## [Tugas yang Dikerjakan]
1) Salin seluruh teks tentang caleg yang gagal dalam pemilu 2024 tanpa mengubah apa pun.
2) Sajikan baris-baris catatan sebagai daftar JSON berisi string, satu string untuk setiap baris, dengan baris kosong dihilangkan. Mulailah pada baris yang memuat "list Su interés", berhentilah setelah baris yang memuat "list Causales [231, 1481, 1157, 1515]", dan sertakan hanya baris-baris tersebut.

## [Kutipan untuk Dibaca]
══════════════════════════════

Oleh Ine Wulansari
Pendidik Generasi
Pesta pemilu tahun 2024 telah berlalu. Kemeriahan yang disuguhkan, ternyata menyisakan kepedihan mendalam bagi sebagian caleg yang gagal meraih kursi kekuasaan. Tak sedikit dari mereka mengalami depresi dan berujung pada perbuatan yang tidak terpuji. Kekalahan sejumlah caleg ini mengakibatkan tekanan pada tim sukses. Seperti yang terjadi di Kabupaten Cirebon, Jawa Barat, dua timses mengalami tekanan hingga harus mengambil kembali amplop yang telah dibagikan pada warga. Sementara itu, oknum timses salah satu caleg di Lombok Tengah, Nusa Tenggara Barat, melempar rumah timses caleg lawan karena diduga melakukan kecurangan. (tvonenews.com, 18 Februari 2024).
Lain cerita di Jambewangi, Desa Sempu Banyuwangi, Jawa Timur, seorang caleg menarik kembali bantuan paving block untuk warga karena memperoleh suara yang tak diinginkan. (kompas.com, 19 Februari 2024). Sedangkan di Tegalkoneng, Desa Tambakjati, Kecamatan Patokbeusi, Subang, Jawa Barat, caleg yang gagal membongkar jalan yang telah ia bangun. Caleg tersebut beserta timsesnya menyalakan petasan di atas menara pada siang dan malam hari. Aksinya telah menyebabkan seorang warga meninggal dunia akibat serangan jantung. (okezone.com, 25 Februari 2024).

══════════════════════════════

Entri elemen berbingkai
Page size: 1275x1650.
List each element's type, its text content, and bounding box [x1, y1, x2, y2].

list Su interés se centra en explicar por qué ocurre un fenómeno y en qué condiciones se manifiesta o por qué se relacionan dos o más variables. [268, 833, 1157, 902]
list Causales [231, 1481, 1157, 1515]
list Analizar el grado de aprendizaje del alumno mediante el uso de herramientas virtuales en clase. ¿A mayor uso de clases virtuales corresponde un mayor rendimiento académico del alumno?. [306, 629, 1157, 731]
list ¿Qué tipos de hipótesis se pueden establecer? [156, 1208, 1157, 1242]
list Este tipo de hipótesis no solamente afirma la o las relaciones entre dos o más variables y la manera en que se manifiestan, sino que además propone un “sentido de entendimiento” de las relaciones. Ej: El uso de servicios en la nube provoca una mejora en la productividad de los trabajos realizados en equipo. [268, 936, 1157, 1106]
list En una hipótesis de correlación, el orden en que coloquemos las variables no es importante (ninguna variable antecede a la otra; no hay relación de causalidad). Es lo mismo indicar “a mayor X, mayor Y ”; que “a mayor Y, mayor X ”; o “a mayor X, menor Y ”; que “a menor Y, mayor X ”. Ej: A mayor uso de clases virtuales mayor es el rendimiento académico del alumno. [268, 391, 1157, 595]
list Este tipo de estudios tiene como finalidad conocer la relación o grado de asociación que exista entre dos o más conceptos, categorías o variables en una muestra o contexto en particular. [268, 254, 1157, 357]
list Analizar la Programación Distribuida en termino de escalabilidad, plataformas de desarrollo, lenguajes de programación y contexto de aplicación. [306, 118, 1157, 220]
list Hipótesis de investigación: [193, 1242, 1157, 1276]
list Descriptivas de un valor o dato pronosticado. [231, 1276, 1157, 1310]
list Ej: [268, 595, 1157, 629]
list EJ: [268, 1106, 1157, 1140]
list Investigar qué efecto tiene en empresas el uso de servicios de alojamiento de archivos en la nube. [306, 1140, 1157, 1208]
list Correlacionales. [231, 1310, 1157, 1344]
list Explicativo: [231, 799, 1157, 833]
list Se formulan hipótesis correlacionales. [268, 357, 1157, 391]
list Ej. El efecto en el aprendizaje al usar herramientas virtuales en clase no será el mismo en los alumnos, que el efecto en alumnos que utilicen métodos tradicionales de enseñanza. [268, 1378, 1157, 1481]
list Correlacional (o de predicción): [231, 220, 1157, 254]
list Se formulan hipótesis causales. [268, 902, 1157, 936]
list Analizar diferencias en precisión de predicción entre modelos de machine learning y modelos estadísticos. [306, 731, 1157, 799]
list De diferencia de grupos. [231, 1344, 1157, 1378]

══════════════════════════════

## [Jawaban yang Benar]
1)
Oleh Ine Wulansari
Pendidik Generasi
Pesta pemilu tahun 2024 telah berlalu. Kemeriahan yang disuguhkan, ternyata menyisakan kepedihan mendalam bagi sebagian caleg yang gagal meraih kursi kekuasaan. Tak sedikit dari mereka mengalami depresi dan berujung pada perbuatan yang tidak terpuji. Kekalahan sejumlah caleg ini mengakibatkan tekanan pada tim sukses. Seperti yang terjadi di Kabupaten Cirebon, Jawa Barat, dua timses mengalami tekanan hingga harus mengambil kembali amplop yang telah dibagikan pada warga. Sementara itu, oknum timses salah satu caleg di Lombok Tengah, Nusa Tenggara Barat, melempar rumah timses caleg lawan karena diduga melakukan kecurangan. (tvonenews.com, 18 Februari 2024).
Lain cerita di Jambewangi, Desa Sempu Banyuwangi, Jawa Timur, seorang caleg menarik kembali bantuan paving block untuk warga karena memperoleh suara yang tak diinginkan. (kompas.com, 19 Februari 2024). Sedangkan di Tegalkoneng, Desa Tambakjati, Kecamatan Patokbeusi, Subang, Jawa Barat, caleg yang gagal membongkar jalan yang telah ia bangun. Caleg tersebut beserta timsesnya menyalakan petasan di atas menara pada siang dan malam hari. Aksinya telah menyebabkan seorang warga meninggal dunia akibat serangan jantung. (okezone.com, 25 Februari 2024).

2)
[
  "list Su interés se centra en explicar por qué ocurre un fenómeno y en qué condiciones se manifiesta o por qué se relacionan dos o más variables. [268, 833, 1157, 902]",
  "list Causales [231, 1481, 1157, 1515]"
]